Please take the records that follow and repeat exactly the lines starting with the line with "Field Master Pro<sup>™</sup> MS2090A" and going on through the line with "The Field Master Pro MS2090A delivers".

------------

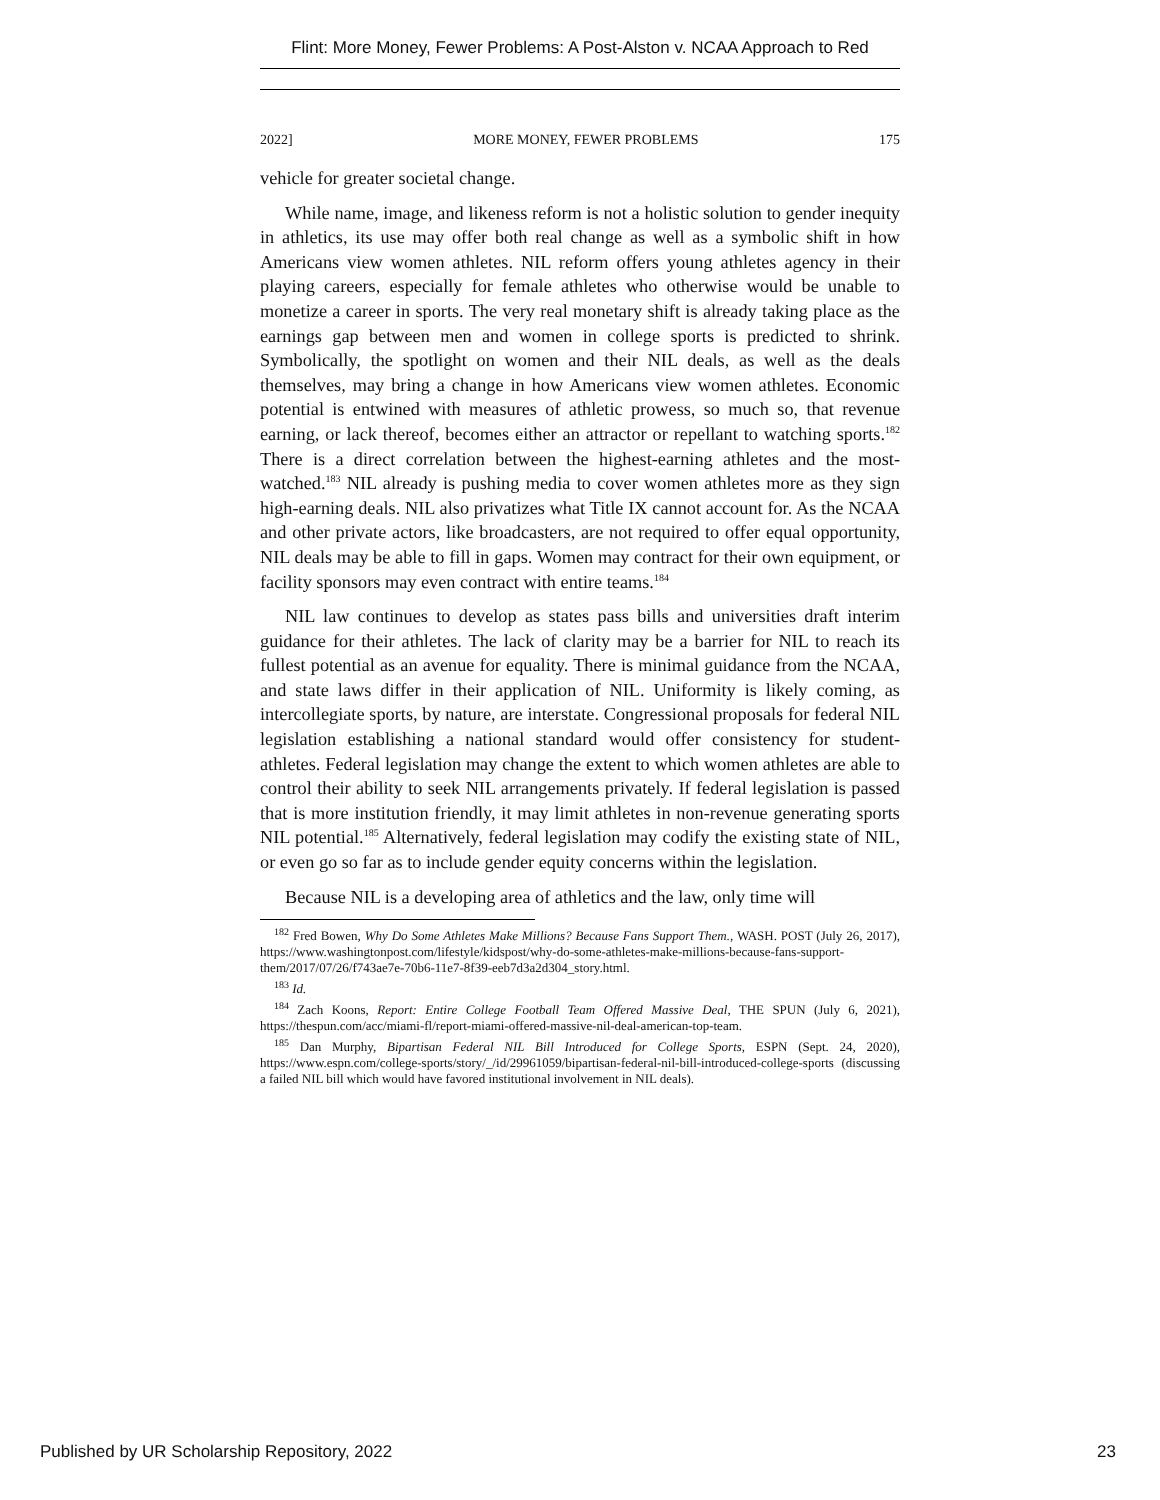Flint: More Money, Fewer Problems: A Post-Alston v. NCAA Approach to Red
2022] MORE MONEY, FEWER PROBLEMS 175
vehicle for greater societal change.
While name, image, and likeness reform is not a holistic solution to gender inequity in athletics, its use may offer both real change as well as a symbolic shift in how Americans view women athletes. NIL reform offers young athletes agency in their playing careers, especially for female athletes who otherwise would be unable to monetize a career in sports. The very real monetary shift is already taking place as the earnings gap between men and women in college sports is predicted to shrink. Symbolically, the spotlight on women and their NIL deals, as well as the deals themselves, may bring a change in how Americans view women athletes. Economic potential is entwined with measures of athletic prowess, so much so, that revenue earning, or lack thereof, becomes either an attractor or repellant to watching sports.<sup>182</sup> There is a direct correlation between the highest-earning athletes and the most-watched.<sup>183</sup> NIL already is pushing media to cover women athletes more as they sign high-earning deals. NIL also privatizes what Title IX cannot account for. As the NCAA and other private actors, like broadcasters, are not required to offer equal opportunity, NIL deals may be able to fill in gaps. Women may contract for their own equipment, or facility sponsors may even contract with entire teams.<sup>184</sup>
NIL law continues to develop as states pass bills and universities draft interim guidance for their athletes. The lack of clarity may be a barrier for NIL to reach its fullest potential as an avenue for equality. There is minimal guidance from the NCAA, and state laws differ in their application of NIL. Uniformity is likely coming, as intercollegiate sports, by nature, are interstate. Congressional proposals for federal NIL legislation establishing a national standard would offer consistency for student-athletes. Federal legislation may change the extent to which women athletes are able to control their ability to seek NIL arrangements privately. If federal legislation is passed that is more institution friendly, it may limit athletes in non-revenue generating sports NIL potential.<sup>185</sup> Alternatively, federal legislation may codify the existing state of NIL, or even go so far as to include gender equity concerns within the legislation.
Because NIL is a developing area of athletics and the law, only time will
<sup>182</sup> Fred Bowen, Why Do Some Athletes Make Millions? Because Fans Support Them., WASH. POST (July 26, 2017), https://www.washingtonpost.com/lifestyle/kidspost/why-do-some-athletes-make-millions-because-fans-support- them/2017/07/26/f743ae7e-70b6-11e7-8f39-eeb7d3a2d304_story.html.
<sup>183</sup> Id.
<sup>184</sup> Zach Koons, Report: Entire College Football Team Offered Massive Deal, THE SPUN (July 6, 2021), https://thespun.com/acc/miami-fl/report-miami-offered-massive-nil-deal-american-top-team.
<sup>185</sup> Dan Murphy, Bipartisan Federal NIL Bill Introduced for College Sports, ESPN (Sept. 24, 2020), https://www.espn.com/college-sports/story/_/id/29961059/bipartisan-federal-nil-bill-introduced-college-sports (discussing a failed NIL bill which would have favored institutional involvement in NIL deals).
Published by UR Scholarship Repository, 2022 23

------------

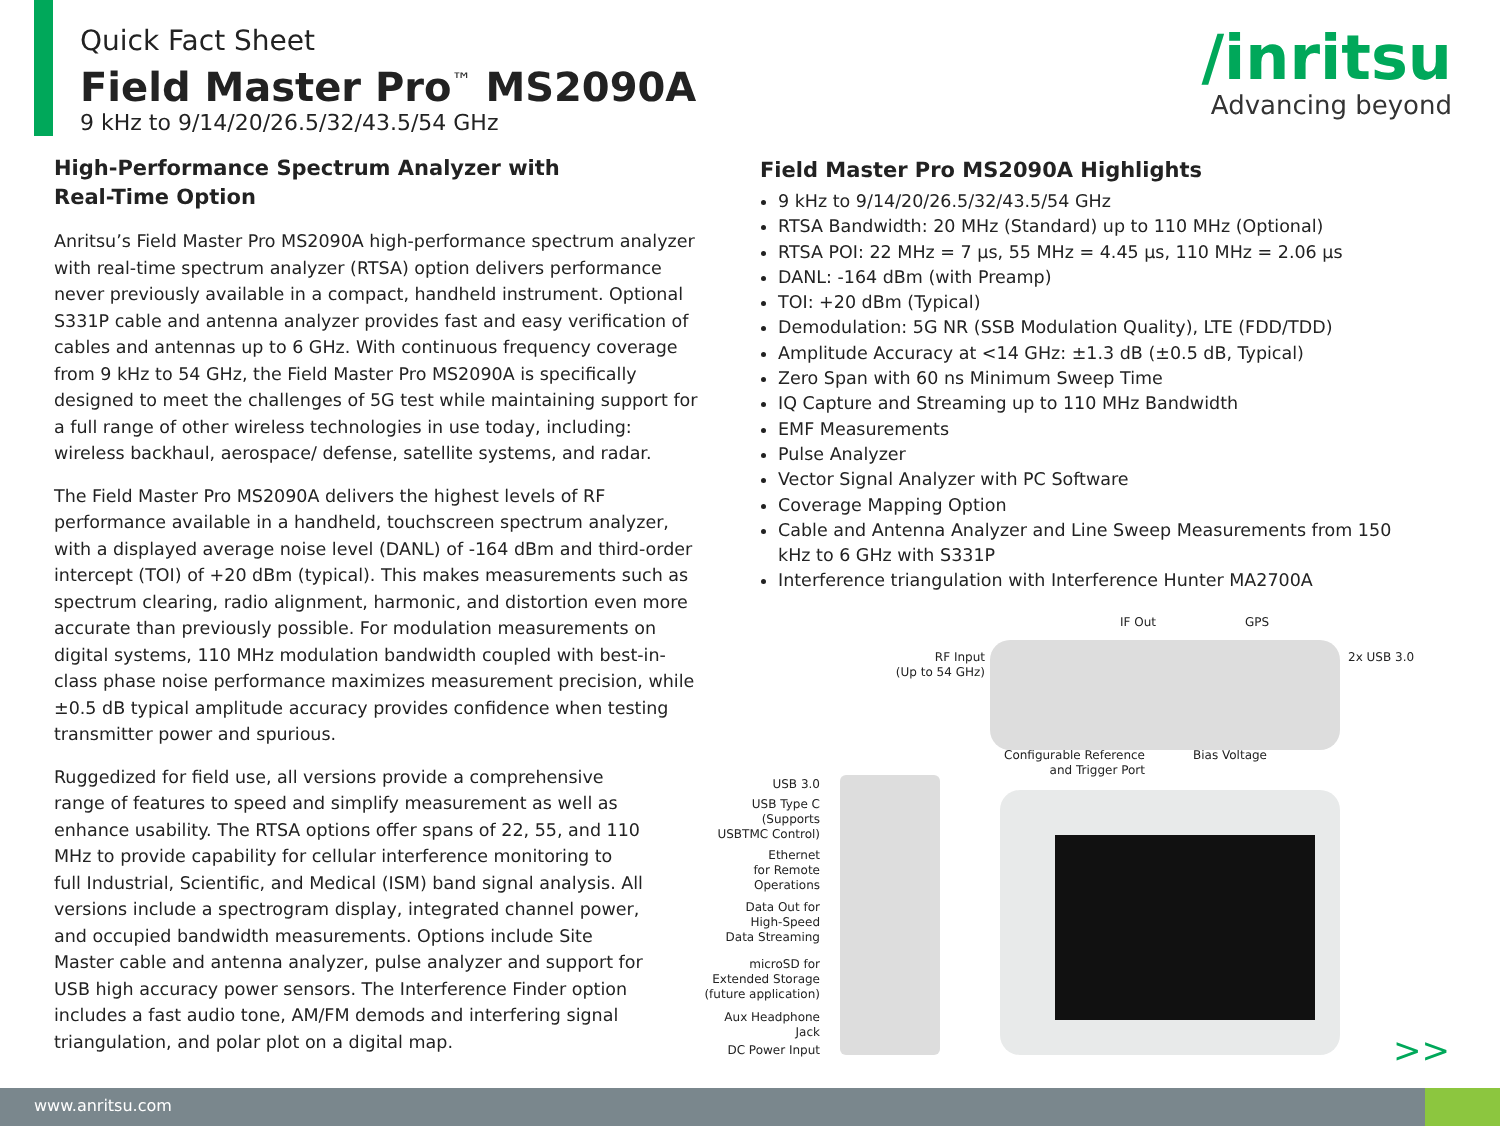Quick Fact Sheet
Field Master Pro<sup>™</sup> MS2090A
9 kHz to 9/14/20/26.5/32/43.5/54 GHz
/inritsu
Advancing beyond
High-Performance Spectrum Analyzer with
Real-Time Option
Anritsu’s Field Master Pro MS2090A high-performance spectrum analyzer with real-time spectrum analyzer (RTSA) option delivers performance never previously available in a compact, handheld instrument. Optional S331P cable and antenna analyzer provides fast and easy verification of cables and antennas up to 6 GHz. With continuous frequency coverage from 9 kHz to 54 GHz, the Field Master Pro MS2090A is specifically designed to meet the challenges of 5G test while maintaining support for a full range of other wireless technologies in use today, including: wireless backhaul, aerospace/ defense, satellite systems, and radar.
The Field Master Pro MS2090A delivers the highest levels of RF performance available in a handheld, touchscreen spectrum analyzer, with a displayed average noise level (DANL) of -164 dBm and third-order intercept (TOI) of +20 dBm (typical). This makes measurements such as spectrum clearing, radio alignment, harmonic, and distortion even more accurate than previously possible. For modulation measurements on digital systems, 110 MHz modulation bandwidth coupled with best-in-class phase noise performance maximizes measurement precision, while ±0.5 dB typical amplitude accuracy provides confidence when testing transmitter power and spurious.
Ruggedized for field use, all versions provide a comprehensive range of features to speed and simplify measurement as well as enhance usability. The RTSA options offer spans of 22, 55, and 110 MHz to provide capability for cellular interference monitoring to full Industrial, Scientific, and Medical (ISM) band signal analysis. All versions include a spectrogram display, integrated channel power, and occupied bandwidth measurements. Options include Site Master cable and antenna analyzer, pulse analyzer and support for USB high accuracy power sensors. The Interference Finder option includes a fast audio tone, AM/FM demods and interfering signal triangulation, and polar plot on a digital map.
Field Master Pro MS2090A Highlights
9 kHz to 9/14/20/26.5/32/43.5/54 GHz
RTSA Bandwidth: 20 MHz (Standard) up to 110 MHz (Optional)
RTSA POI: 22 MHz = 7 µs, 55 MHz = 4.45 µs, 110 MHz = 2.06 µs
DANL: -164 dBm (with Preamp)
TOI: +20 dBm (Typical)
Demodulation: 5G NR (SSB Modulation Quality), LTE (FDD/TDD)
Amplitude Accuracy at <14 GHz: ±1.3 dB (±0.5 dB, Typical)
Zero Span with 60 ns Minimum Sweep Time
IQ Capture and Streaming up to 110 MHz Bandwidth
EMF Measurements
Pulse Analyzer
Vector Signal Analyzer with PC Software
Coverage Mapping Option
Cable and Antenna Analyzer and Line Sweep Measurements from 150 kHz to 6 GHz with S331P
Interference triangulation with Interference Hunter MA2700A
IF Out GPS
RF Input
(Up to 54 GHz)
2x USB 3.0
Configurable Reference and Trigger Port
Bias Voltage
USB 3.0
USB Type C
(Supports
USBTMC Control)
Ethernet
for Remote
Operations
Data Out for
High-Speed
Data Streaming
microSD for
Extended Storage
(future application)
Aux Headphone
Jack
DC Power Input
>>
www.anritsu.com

------------

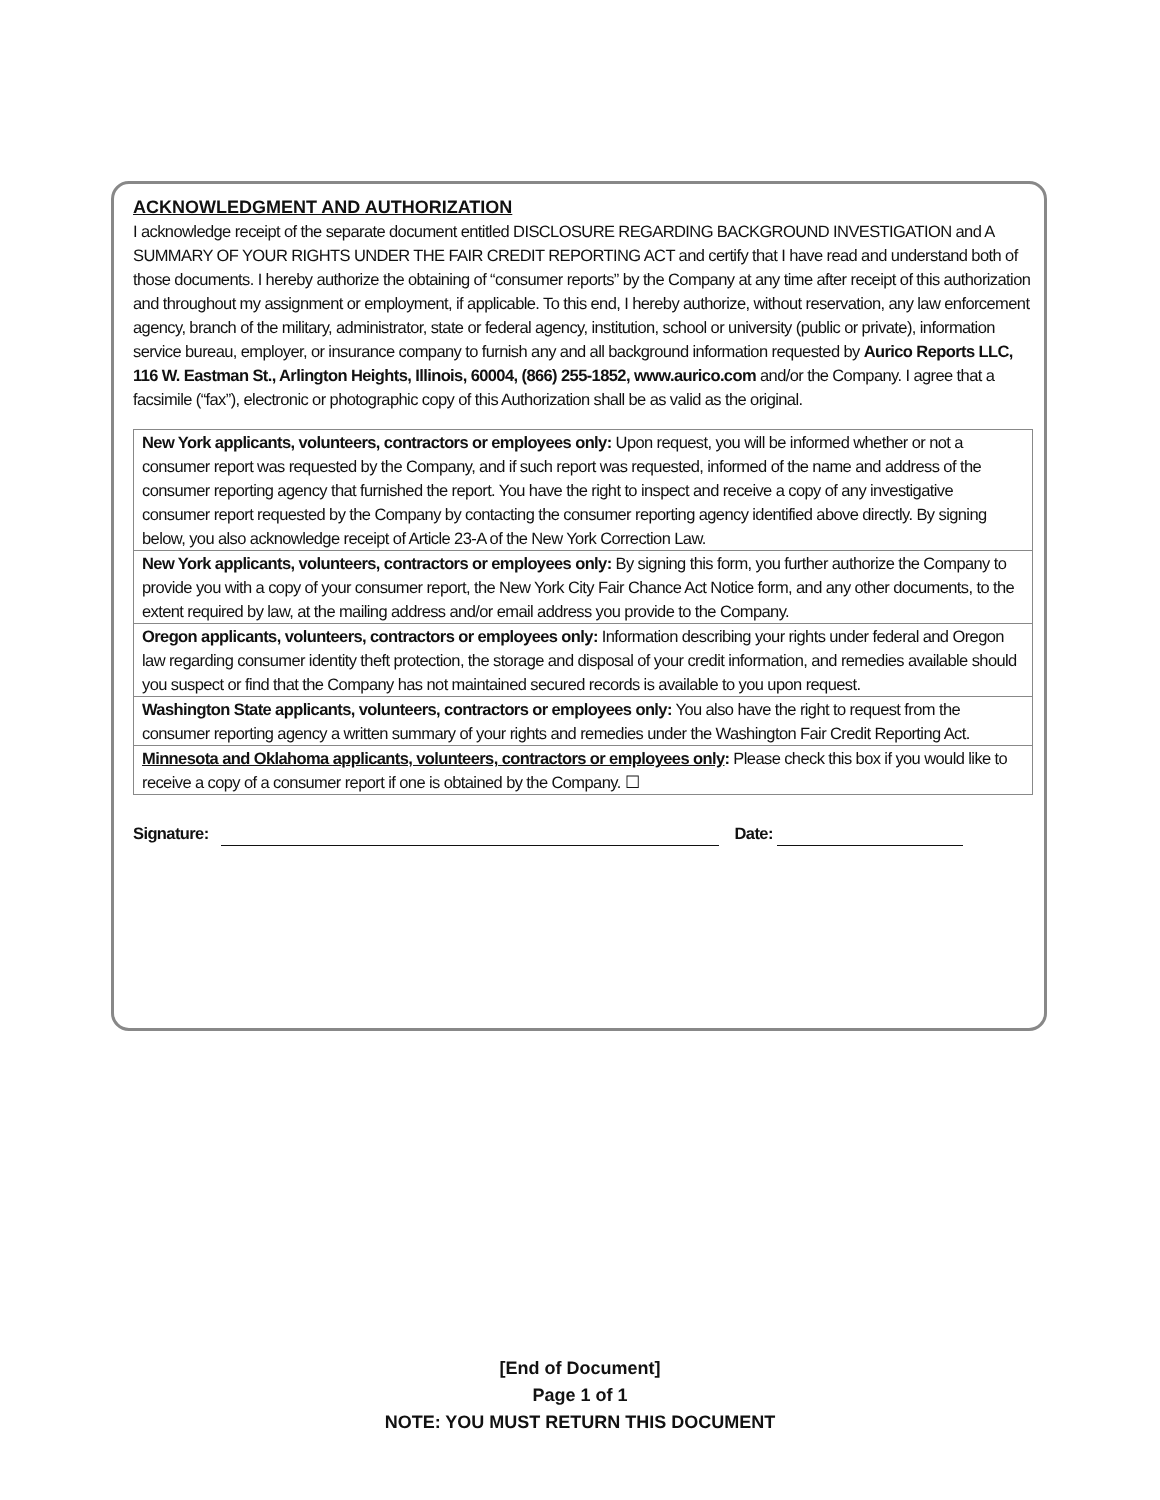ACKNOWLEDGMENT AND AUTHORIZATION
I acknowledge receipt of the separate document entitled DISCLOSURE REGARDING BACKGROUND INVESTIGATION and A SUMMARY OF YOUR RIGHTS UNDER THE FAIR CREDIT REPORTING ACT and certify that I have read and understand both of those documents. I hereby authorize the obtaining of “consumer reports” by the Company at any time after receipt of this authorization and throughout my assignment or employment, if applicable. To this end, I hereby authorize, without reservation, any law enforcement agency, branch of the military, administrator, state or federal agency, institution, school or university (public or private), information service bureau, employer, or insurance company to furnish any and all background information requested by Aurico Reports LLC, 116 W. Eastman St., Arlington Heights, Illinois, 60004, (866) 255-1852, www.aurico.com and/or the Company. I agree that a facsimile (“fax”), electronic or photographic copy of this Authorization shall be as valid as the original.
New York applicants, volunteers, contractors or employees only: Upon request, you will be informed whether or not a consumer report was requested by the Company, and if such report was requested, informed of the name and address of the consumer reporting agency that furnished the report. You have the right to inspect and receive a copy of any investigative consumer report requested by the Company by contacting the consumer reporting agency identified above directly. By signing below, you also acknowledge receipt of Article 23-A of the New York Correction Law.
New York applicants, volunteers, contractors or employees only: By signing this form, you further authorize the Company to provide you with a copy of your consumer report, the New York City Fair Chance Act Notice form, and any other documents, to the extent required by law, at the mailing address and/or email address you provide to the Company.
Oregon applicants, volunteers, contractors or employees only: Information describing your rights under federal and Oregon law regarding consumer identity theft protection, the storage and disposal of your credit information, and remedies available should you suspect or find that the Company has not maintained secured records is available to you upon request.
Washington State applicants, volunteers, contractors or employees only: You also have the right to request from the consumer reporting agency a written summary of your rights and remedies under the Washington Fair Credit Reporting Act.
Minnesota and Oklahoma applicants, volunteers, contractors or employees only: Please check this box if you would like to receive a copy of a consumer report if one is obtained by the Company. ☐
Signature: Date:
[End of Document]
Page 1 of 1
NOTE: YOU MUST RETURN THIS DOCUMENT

------------

THE ANSWER —
Field Master Pro<sup>™</sup> MS2090A
9 kHz to 9/14/20/26.5/32/43.5/54 GHz
/inritsu
Advancing beyond
High-Performance Spectrum Analyzer with
Real-Time Option
Anritsu’s Field Master Pro MS2090A high-performance spectrum analyzer with real-time spectrum analyzer (RTSA) option delivers performance never previously available in a compact, handheld instrument. Optional S331P cable and antenna analyzer provides fast and easy verification of cables and antennas up to 6 GHz. With continuous frequency coverage from 9 kHz to 54 GHz, the Field Master Pro MS2090A is specifically designed to meet the challenges of 5G test while maintaining support for a full range of other wireless technologies in use today, including: wireless backhaul, aerospace/ defense, satellite systems, and radar.
The Field Master Pro MS2090A delivers the highest levels of RF performance available in a handheld, touchscreen spectrum analyzer, with a displayed average noise level (DANL) of -164 dBm and third-order intercept (TOI) of +20 dBm (typical). This makes measurements such as spectrum clearing, radio alignment, harmonic, and distortion even more accurate than previously possible. For modulation measurements on digital systems, 110 MHz modulation bandwidth coupled with best-in-class phase noise performance maximizes measurement precision, while ±0.5 dB typical amplitude accuracy provides confidence when testing transmitter power and spurious.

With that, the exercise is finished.